Ein Schweizer Botschafter hat die Abstimmung über die Kantonszugehörigkeit von Moutier einmal als «Wunder der Schweiz» bezeichnet. Hier könne man noch darüber abstimmen, wo man hingehöre, ohne Blut zu vergiessen. Sehen Sie das auch so?

Als Wunder würde ich es nicht bezeichnen – es ist einfach Ausdruck für eine Bevölkerung, die sich ihrer Verantwortung bewusst ist und entsprechend handelt. Gleichzeitig macht es uns auch stolz, dass es so gelungen ist. Nicht überall können sich sprachliche Minderheiten durchsetzen. Die Freiheit der Völker, die Freiheit, selber Entscheidungen zu treffen – das ist etwas, was den Jura und seine Bewohnerinnen und Bewohner sehr beschäftigt.

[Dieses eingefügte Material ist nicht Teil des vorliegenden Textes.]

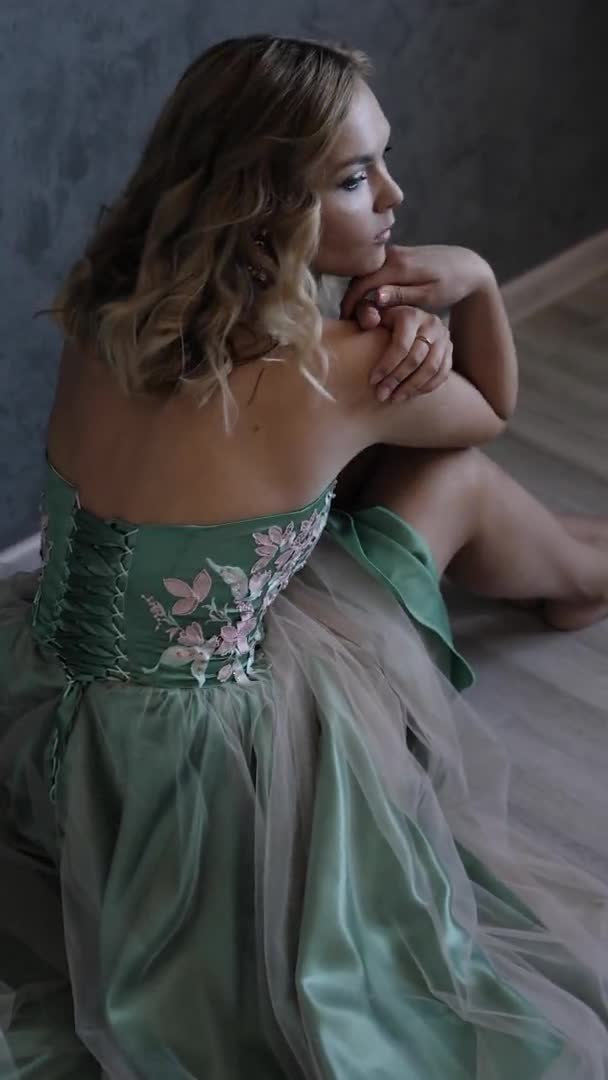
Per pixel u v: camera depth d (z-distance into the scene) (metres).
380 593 1.23
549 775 1.47
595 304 2.29
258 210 0.91
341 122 0.91
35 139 1.39
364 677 1.17
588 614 1.61
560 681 1.58
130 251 1.00
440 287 1.13
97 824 1.11
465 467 1.30
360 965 1.10
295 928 1.10
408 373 1.01
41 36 1.32
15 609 1.21
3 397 1.55
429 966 1.12
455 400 1.14
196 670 1.07
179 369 0.95
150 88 1.48
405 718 1.23
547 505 1.84
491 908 1.26
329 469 1.04
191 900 1.09
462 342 1.26
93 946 1.10
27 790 1.20
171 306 0.92
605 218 2.37
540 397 2.04
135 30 1.41
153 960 1.09
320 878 1.09
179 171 0.95
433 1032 1.10
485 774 1.34
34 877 1.22
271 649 1.13
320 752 1.13
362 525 1.27
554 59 2.04
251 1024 1.10
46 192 1.44
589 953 1.23
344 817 1.12
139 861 1.10
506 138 2.05
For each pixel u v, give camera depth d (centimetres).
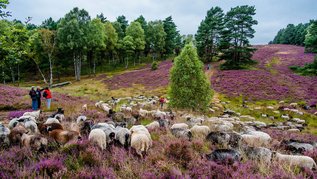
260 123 1738
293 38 10425
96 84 4500
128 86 4253
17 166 483
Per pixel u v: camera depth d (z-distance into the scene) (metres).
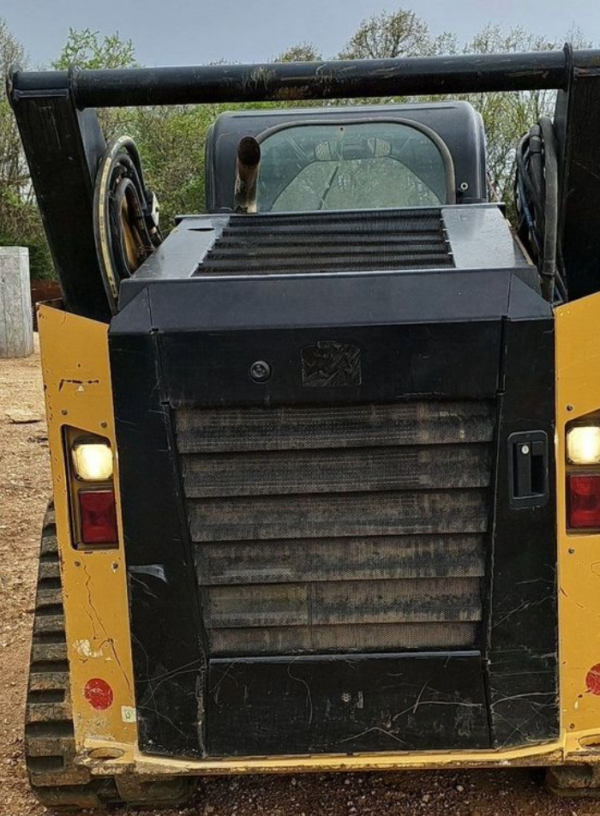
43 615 2.67
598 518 2.16
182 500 2.19
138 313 2.11
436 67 2.30
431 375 2.08
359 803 2.80
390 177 3.80
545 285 2.42
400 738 2.31
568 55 2.28
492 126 19.12
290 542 2.23
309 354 2.08
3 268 13.42
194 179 24.28
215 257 2.41
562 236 2.56
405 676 2.27
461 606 2.24
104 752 2.38
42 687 2.59
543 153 2.61
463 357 2.06
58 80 2.37
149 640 2.28
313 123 3.87
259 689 2.29
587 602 2.21
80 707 2.36
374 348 2.07
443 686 2.27
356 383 2.09
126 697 2.34
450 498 2.18
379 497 2.19
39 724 2.58
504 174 13.55
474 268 2.10
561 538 2.18
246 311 2.08
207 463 2.18
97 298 2.76
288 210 3.82
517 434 2.11
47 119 2.41
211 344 2.09
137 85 2.37
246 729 2.32
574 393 2.09
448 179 3.69
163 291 2.12
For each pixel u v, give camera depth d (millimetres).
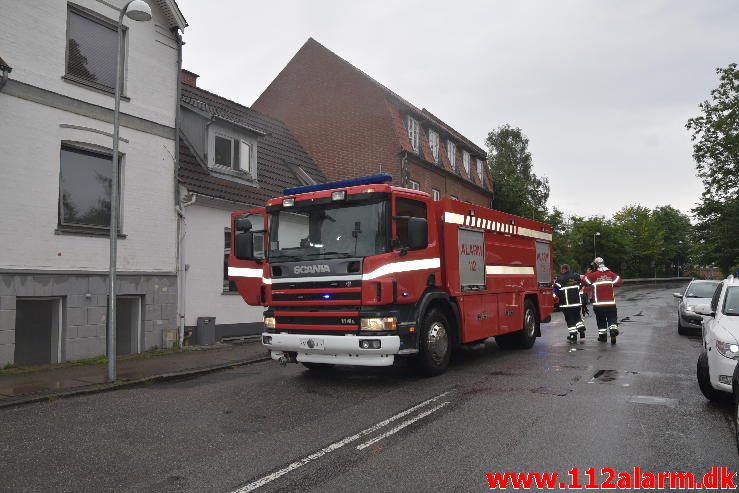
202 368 9750
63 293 10328
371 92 25781
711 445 5148
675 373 8773
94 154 11211
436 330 8719
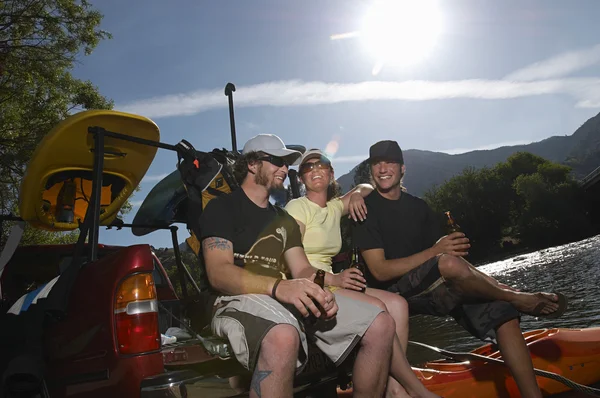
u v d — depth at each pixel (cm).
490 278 356
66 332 287
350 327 293
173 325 444
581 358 384
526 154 7769
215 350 278
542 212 6222
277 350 261
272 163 322
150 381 255
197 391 264
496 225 7538
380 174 396
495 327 348
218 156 394
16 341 304
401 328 338
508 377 373
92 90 2181
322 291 279
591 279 1172
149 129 369
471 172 8100
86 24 1984
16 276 485
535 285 1285
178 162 383
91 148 366
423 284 360
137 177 414
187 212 420
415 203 409
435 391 363
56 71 2044
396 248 399
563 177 6800
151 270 274
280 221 329
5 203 1889
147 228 470
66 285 290
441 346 673
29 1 1892
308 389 324
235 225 312
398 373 313
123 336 262
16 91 1939
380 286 405
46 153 354
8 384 295
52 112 2017
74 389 281
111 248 488
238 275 289
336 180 407
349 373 334
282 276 348
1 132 1897
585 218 6012
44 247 488
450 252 361
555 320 666
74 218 432
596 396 347
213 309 308
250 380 287
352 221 398
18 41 1919
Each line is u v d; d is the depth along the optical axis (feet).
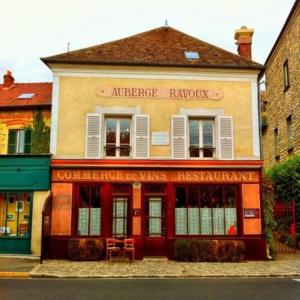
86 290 27.12
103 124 45.52
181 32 55.88
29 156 44.32
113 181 43.91
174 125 45.73
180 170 44.50
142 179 44.09
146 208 44.19
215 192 44.62
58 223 43.06
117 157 45.14
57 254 42.27
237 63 47.70
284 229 51.88
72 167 43.88
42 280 31.40
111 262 40.11
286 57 59.47
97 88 45.80
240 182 44.57
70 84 45.75
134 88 46.09
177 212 44.04
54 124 44.91
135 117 45.57
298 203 48.47
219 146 45.57
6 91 61.21
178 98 46.24
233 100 46.65
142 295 25.43
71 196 43.55
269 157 71.36
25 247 43.16
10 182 43.98
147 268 36.65
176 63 45.80
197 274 33.76
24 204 44.32
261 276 33.50
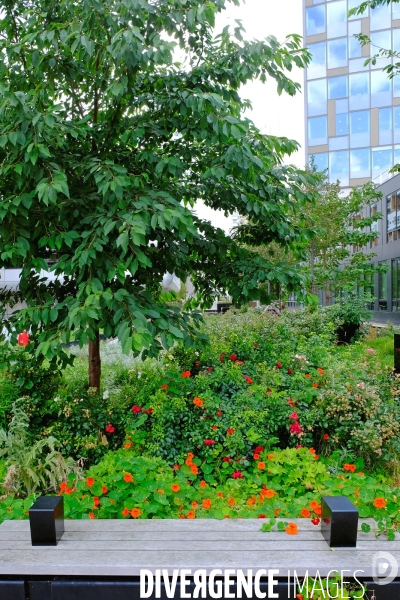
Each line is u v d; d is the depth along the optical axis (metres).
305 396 3.39
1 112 2.36
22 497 2.72
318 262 11.50
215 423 3.09
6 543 1.75
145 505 2.15
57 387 3.77
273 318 6.89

Wie prägt es die eigene Politik, wenn man aus einem kleinen Kanton kommt? Wenn man die Minderheit repräsentiert?

Man lernt, mit anderen Beziehungen aufzubauen – weil man als Vertreterin eines kleinen Kantons immer auf Partner angewiesen ist. Wir müssen überzeugen und können nicht einfach befehlen – das ist eine Stärke. Gleichzeitig kann man als kleiner Kanton viele Dinge ausprobieren, die anderswo nicht gingen. Wir waren zum Beispiel der erste Kanton mit einer Theater-Matura.

Aus diesen 50 Jahren Unabhängigkeit – was nimmt da die Schweiz mit?

Dass die Demokratie lebendig ist und nicht nur ein Text auf einem Blatt Papier. Dass die Meinungsfreiheit in der Schweiz tatsächlich existiert, die Achtung von Minderheiten. Auch welche Kraft die Demokratie haben kann. Ich kann mich gut an die erste Abstimmung in Moutier erinnern, jene, die nachher noch einmal wiederholt werden musste. An diesem Tag kamen Tausende Menschen mit jurassischen Fahnen nach Moutier, da war so eine Freude, so eine Energie!

Ähnlich wie bei der Abstimmung 1974?

Ja! «Il pleut la liberté», hat Roger Schaffter, der Mitgründer des «Rassemblement jurassien» und spätere Ständerat, bei der Verkündung des Resultats gesagt, und genau so hat es sich angefühlt.

Sie werden diesen Sonntag auch an der Jubiläumsfeier dabei sein. Was wird Ihre Botschaft sein?

Dass der Jura ein Kanton mit seinen Stärken und Schwächen ist. Wie aussergewöhnlich es ist, dass die meisten Menschen heute noch leben, die den Kanton damals geschaffen haben. Und dass wir stolz auf den Jura sein dürfen. Dieser Kanton hat sich auf eine Art und Weise entwickelt, die ziemlich unglaublich ist. Heute scheitern wir ja oft schon an einer Gemeindefusion – damals wurde ein ganzer Kanton geschaffen. Das ist erstaunlich!